Buenas noches, tengo una cerradura electromagnética que es activada por un modulo electrónico el cual tiene un botón pulsador para para abrir la puerta. Necesito conectar los dos cables que salen desde un video portero a las entradas del pulsador en el modulo de la cerradura, el problema es que al pulsar el botón en el video portero, éste envía 10 voltios y en poco tiempo se daña el modulo de la cerradura.

Agradezco su ayuda y pronta respuesta. ...


----------



## solaris8 (Feb 25, 2014)

> el problema es que al pulsar el botón en el video portero, éste envía 10 voltios y en poco tiempo se daña el modulo de la cerradura.


con cuantos voltios trabaja?, no son 10 voltios? de que marca y modelo es el video portero??


----------



## sticku1 (Feb 26, 2014)

El modulo de la cerradura se activa con un botón pulsador mecánico.
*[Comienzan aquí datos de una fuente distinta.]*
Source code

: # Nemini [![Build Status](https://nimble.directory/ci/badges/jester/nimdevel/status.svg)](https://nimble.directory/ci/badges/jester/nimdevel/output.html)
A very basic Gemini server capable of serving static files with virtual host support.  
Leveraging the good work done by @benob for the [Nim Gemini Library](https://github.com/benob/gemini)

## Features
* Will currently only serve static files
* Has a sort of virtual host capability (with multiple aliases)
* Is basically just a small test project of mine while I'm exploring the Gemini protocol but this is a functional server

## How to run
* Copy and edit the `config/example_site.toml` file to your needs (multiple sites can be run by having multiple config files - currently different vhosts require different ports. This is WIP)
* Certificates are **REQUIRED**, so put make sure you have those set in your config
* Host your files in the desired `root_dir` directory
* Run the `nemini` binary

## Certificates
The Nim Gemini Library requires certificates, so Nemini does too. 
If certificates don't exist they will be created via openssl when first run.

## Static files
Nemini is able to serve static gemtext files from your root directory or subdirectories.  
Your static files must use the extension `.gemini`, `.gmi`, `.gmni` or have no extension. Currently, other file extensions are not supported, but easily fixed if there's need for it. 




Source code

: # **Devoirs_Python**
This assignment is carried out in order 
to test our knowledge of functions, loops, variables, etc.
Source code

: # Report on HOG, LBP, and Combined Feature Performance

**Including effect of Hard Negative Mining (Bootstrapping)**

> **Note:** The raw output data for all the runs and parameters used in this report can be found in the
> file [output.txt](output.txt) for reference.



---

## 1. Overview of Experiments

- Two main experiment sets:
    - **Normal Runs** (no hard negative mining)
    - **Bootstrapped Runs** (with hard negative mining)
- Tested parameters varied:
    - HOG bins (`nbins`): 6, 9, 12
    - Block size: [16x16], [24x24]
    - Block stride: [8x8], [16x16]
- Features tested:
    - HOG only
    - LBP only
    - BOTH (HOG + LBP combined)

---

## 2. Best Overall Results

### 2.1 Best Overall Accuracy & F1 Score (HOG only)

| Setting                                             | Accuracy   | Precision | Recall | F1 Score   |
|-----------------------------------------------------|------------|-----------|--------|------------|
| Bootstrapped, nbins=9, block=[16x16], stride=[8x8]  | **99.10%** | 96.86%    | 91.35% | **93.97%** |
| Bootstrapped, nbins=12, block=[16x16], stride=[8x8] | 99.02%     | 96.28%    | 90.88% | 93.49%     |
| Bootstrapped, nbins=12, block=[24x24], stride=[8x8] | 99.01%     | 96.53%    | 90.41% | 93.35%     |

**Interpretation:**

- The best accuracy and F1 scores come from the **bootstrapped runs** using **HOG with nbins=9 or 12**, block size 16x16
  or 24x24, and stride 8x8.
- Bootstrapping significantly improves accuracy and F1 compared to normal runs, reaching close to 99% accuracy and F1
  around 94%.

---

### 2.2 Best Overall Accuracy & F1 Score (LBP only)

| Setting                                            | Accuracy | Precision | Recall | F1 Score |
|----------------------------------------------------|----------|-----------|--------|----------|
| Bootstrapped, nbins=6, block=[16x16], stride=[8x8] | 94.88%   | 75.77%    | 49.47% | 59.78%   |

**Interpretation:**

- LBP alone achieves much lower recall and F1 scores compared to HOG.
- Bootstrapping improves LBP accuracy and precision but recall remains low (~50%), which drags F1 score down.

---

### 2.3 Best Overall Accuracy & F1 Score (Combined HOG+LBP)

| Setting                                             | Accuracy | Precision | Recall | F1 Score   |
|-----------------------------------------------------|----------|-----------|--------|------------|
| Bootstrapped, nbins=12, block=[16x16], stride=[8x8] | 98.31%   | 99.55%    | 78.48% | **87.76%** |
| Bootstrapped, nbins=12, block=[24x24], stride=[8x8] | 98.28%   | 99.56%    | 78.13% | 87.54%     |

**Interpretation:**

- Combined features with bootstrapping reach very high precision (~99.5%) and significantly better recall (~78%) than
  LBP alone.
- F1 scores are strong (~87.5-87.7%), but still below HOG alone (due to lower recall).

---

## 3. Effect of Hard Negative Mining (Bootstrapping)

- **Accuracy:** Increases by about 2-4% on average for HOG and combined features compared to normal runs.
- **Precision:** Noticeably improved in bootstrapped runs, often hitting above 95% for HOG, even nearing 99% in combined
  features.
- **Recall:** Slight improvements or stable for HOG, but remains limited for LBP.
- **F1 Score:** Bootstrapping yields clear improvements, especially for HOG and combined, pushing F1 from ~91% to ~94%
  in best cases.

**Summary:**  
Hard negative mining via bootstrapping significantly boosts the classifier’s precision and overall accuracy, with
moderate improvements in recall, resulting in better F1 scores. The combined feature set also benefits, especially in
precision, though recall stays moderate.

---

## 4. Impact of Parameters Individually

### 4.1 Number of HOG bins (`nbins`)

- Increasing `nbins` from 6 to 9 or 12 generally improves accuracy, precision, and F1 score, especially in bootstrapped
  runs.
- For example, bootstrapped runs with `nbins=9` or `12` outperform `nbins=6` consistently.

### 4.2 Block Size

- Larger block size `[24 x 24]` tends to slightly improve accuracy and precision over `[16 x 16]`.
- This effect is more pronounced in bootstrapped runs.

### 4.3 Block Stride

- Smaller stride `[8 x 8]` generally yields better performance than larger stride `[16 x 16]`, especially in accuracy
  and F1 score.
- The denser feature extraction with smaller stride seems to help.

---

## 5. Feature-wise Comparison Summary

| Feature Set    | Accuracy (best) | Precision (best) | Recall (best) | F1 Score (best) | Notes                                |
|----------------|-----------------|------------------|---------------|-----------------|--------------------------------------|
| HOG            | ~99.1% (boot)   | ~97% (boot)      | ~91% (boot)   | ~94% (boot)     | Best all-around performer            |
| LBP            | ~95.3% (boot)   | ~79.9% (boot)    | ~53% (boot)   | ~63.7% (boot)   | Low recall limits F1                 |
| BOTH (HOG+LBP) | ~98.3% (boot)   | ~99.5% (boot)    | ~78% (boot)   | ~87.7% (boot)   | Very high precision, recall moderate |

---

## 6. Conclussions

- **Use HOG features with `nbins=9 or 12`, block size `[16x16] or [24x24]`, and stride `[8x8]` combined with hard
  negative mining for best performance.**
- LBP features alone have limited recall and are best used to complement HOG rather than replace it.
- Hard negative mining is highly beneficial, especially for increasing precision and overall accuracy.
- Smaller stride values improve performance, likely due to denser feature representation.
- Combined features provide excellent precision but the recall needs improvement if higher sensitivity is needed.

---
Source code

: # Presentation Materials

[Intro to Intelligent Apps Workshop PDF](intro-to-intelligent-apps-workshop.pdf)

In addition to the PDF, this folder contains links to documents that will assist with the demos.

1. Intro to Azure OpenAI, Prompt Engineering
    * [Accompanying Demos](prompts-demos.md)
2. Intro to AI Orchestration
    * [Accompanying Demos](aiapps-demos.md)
El vídeo portero es marca DAIKU y lo que hice fue medir el voltaje en los cables que activan la puerta y marca 10V cuando se oprime el botón del vídeo portero.

Cabe aclarar que el vídeo portero no venia con el modulo de la cerradura electromagnética, fueron comprados por aparte.


----------



## DOSMETROS (Feb 26, 2014)

Hasta dónde yo se, esas cerraduras funcionan con 12 Vac y 17 Vac también , total es un segundo.

Tu miedo es a que se queme la cerradura, o que se queme el portero por excesivo consumo ?


----------



## sticku1 (Feb 26, 2014)

El monitor del vídeo portero se conecta a la cámara exterior, de la camara salen 2 cables que según el manual sirven para abrir la puerta y en efecto así es pero el problema es que la cerradura electromagnética es activada por un modulo electrónico donde se conecta un botón pulsador y a esa misma entrada conecte los cables para abrir q*ue* salen del video portero. El resultado fue que se quemo el pic del modulo electrónico de la cerradura y tuve que reemplazarlo.


----------



## jamesoro (Mar 27, 2014)

pues men yo he puesto varios citofonos para abrir puertas y siempre me llegan es con salida de relee, depronto es que lo tiene no es salida relee sino salida voltaje, si es asi pues coloca un relee en la salida del videoportero y a un contacto abierto del mismo la cerradura


----------



## jmth (Mar 27, 2014)

Le estás metiendo 10 voltios al PIC directamente? Supongo que tendrás que poner una resistencia limitadora.


----------